Brabant L’opposition dénonce l’usage d’une mauvaise technique. La bourgmestre déplore une malfaçon.

Les élections communales arrivent et… les tensions se ravivent. A Grez-Doiceau, c’est bien connu, il n’existe pas de législature paisible. Entre la majorité et l’opposition, de tout temps, le torchon a toujours brûlé. Et plus octobre 2018 approche…

L’objet de ce nouvel épisode ? L’avenue Félix Lacourt à Hèze. Un nouveau revêtement y a été placé voici environ trois mois mais, visiblement, des trous apparaissent déjà dans la voirie. Si l’on est loin d’un état pitoyable comme l’on peut en trouver sur certaines routes, il est difficilement concevable qu’une dizaine de trous parsèment déjà la voirie. Et l’hiver, dont les premières percées ont eu lieu la semaine dernière et encore ce week-end, ne devrait pas améliorer les choses, le gel pouvant agrandir les crevasses et nids-de-poule.

L’opposition s’insurge, ciblant les choix de la majorité avec une technique pour effectuer les travaux qui serait inadaptée. La majorité, elle, s’en défend, évoquant une malfaçon et visant le chef de l’entreprise qui a réalisé les travaux. "Nous n’avons pas accepté la réception provisoire, indique la bourgmestre Sybille de Coster Bauchau. On a remarqué des fissures assez rapidement.
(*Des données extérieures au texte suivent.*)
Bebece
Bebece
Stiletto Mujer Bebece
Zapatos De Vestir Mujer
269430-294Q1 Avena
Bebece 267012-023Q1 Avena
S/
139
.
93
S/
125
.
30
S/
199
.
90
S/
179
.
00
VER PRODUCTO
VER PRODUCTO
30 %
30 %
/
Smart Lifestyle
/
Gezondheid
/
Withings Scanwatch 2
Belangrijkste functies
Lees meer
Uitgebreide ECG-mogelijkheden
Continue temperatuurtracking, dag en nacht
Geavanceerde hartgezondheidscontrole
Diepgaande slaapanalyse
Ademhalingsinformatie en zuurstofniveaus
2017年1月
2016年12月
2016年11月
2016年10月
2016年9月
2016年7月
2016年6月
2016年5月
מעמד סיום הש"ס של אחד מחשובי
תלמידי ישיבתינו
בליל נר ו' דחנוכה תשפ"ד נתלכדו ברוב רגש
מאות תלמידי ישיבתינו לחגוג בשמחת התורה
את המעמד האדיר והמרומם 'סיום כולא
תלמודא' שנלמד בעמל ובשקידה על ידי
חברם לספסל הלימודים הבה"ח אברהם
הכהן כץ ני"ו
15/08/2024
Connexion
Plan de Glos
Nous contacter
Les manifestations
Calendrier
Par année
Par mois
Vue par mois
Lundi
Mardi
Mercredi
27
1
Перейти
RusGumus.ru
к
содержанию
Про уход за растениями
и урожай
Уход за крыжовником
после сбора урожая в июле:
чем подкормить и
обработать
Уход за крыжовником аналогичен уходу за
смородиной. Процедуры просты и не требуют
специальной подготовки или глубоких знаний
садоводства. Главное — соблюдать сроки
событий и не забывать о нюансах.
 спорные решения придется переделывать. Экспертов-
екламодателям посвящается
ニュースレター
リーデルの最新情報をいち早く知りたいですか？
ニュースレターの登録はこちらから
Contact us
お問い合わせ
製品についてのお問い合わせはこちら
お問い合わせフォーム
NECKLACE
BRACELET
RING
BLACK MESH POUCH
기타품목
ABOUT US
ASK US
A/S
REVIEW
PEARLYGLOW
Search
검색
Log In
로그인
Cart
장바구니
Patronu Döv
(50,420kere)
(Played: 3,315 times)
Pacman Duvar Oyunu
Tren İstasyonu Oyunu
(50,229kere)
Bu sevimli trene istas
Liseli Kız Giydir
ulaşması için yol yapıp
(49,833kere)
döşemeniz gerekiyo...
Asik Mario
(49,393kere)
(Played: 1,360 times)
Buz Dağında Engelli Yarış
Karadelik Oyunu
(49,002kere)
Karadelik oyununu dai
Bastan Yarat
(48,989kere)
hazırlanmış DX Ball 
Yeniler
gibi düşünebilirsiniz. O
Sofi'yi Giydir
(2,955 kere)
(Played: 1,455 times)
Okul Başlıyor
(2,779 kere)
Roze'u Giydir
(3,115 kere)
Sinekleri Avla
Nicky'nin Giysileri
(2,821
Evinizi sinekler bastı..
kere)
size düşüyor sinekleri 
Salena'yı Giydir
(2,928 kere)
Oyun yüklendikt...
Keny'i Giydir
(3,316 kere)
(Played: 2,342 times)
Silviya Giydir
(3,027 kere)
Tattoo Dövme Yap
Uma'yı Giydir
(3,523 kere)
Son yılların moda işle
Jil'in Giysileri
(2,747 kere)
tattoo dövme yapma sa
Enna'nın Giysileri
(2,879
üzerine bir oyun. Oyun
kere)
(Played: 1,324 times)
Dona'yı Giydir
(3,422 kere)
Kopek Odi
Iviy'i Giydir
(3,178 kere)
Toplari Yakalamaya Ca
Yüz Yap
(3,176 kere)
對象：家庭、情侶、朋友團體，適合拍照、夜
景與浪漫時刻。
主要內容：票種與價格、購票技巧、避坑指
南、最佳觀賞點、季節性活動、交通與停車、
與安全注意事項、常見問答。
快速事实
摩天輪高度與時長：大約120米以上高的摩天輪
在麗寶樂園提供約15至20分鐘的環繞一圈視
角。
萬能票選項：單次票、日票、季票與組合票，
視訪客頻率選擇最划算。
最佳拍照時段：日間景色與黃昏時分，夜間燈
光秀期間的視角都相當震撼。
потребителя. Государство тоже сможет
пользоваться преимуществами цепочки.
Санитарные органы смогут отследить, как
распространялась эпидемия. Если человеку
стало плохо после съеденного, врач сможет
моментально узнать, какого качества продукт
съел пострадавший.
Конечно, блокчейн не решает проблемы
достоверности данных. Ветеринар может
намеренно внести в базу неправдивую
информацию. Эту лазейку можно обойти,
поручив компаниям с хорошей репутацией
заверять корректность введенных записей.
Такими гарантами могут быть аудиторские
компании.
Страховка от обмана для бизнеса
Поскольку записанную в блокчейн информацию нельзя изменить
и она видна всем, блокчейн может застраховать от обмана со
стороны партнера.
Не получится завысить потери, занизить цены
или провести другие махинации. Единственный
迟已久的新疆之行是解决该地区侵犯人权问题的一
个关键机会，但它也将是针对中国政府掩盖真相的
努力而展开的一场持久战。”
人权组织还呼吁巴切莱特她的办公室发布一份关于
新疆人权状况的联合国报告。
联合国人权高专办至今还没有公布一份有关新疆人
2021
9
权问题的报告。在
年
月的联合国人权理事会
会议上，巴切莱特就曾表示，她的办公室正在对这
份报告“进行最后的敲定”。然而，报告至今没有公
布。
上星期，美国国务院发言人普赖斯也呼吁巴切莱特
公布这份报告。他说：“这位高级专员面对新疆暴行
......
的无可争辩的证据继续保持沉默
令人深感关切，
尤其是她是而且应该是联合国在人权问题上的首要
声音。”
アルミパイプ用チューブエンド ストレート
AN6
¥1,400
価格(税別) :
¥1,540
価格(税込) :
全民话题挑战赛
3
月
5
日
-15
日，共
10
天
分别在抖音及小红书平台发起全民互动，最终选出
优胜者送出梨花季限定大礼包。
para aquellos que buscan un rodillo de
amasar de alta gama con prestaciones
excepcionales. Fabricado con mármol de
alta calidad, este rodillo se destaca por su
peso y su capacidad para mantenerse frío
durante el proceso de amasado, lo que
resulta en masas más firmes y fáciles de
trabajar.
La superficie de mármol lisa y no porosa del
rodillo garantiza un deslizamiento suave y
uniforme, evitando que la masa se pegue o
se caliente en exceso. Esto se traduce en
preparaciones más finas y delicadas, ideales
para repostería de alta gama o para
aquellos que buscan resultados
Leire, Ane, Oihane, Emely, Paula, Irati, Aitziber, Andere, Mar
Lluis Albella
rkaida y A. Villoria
Pour nous, il y a malfaçon."

Une réunion s’est dès lors tenue avec un représentant de la société et la commune, dont le responsable du service travaux, mais cela a tourné court… "Alors que nous lui exposions la situation, en lui signifiant ce qui n’allait pas, il a décidé de quitter la réunion, ni plus ni moins…"

"Trouver un terrain d’entente"

Devant cette situation, la commune a adressé ce mardi un recommandé à la société qui a désormais douze jours, à dater de la réception de celui-ci, pour apporter des éléments de réponses. "Le cahier spécial des charges a été fait correctement, nous voulons faire respecter le droit de la commune, précise la bourgmestre qui ne veut cependant pas dramatiser. Cela arrive dans d’autres chantiers aussi, il y a à présent lieu de trouver un terrain d’entente. Mais j’avoue que quitter la réunion, ce n’était pas opportun de leur part…"

Quant aux propos d’Alain Clabots, dénonçant une mauvaise technique utilisée, la bourgmestre réfute : "Je lui laisse la responsabilité de ce qu’il dit. Jusqu’à preuve du contraire, M. Clabots n’est pas spécialiste des voiries."